The moving truck arrived at 2pm. One of my Amazon packages arrived, but USPS reported that it was impossible to deliver to my house (I guess it is quite hard, as my house is in the middle of a wide street, is clearly visible, has a large porch you could leave parcels on and a doorbell to attract my attention). That, or USPS employs very timid people who won’t ring doorbells, and who are also as stealthy as ninjas.

The moving truck came, though. When we moved out, Asian Tigers (the company, not the animals) had somewhere between 5 and 10 people pack and empty our apartment in maybe 3 hours. When they came to deposit our possessions, the US arm (well, the Washington Moving Conference) sent three men. I had a feeling this might not go so well.

The boss was a short, slightly chubby chap called Glenn, a tall, older guy and a young kid who seemed to be the butt of the other two’s jokes. Although Glenn wasn’t doing much better.

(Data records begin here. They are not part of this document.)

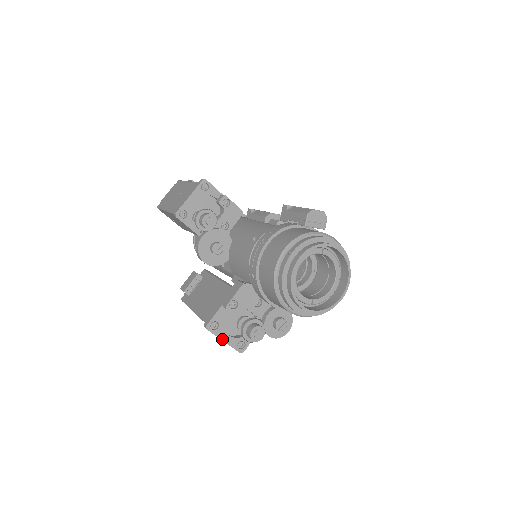
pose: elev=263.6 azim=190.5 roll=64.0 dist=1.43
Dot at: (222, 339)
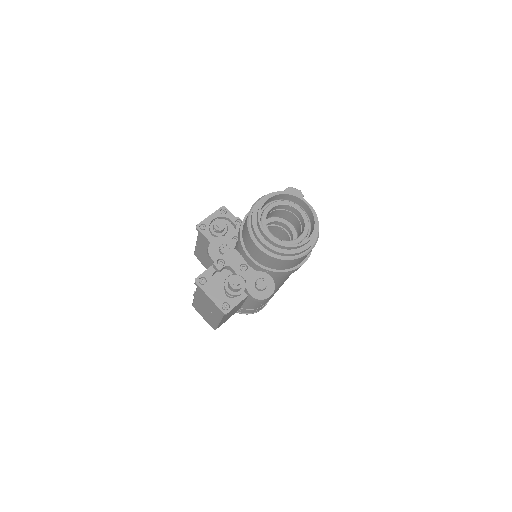
Dot at: (208, 295)
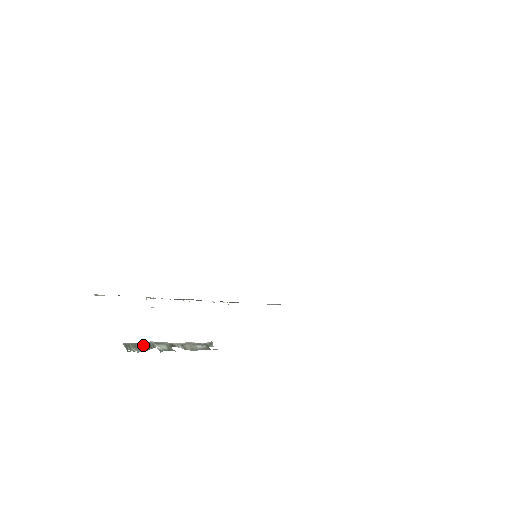
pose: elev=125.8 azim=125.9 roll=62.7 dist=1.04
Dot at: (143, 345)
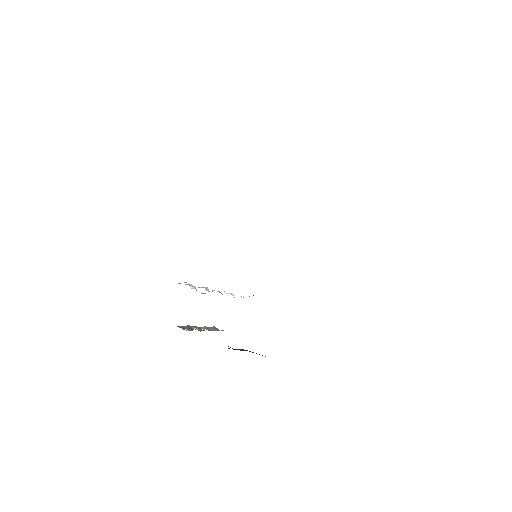
Dot at: (187, 327)
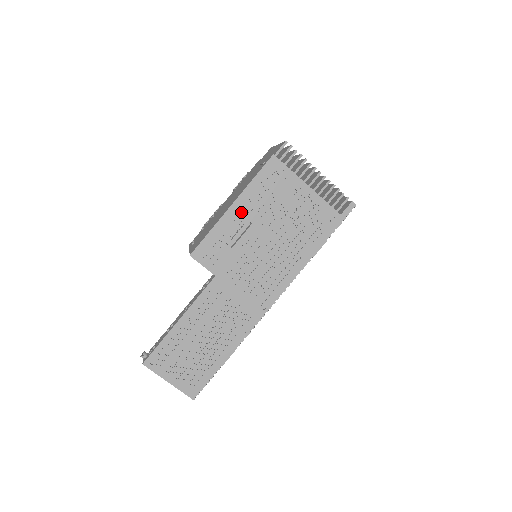
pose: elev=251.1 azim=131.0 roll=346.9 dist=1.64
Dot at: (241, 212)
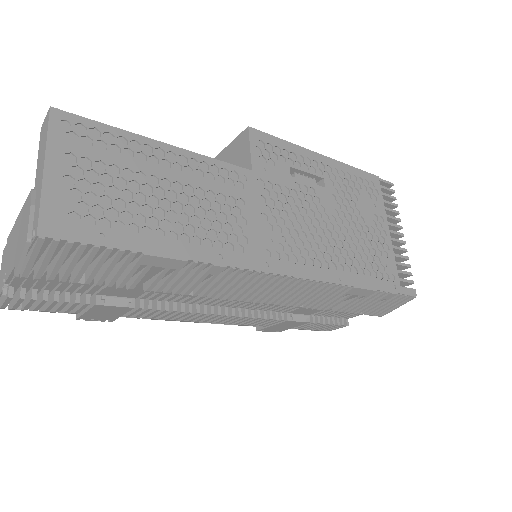
Dot at: (323, 169)
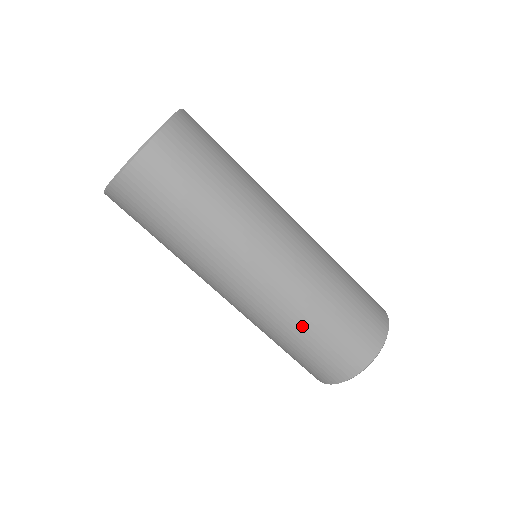
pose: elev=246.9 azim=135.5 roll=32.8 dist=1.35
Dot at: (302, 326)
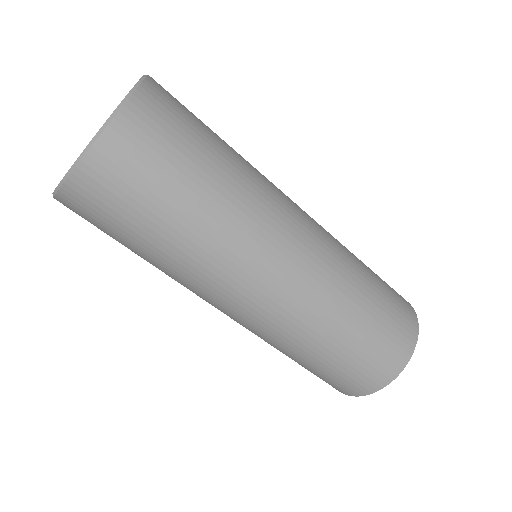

The youth was used to carry as much as possible, in the time honoured tradition of giving the new guy all the shitty work.)

They only had 192 boxes, according to the cargo manifest. By the time they’d finished, the toy room, the kitchen and the living room were filled with boxes. Boxes, boxes everywhere. I opened a few cartons in the kitchen, planning to put things away, but there was dust and dirt on all our plates, and without any cleaning gear, I decided to wait until later before sorting it out.

It took around two hours to unload. It was a bit unclear how much they were meant to unpack. According to the notification from the shipping company, they should unpack everything and then remove the damned 192 cardboard boxes. According to my wife, nothing should be unpacked, so she could do it herself. According to the three chaps,… as little as possible.

I did feel a bit mean, but then they were meant to reassemble furniture, and I don’t have any tools.

Unfortunately, neither did they. Whereas in Singapore the movers supply muscle, and also a bloke with an electric drill, I watched as two men tried to screw my bed back together with their fingers. Eventually, knowing there was a proper screwdriver in the bottom of my toolbox, and seeing the opportunity to buy power tools, I let them go. My bed is in a state where currently it won’t survive a nudge from La Serpiente, but I can at least see how to put it back together.

So, after all that, I had every one of our possessions loaded into the house, while the moving van trundled away to Redmond. Then I had to move half the stuff down into the basement (these movers seemed to have real issues with stairs) which was good exercise, and then fulminated some more on the invidious behaviour of the US Postal Service. Maybe if they’d spent less money funding Lance Armstrong and his attempts to take the most drugs, the best drugs, in the 2000s then they could have built a reliable delivery network.

Or maybe they just hate my house. Did the previous owner keep a particularly savage dog? I’ve had no issues getting things delivered to the office…

Finally, I put up the Australian Geographic Photographer Of The Year 2018 picture up on our dining room wall, unpacked maybe 1% of our boxes, and went to the airport. I firmly believe when i get home that there will be fifteen vacuum cleaners and at least one microwave oven waiting inexplicably on our porch.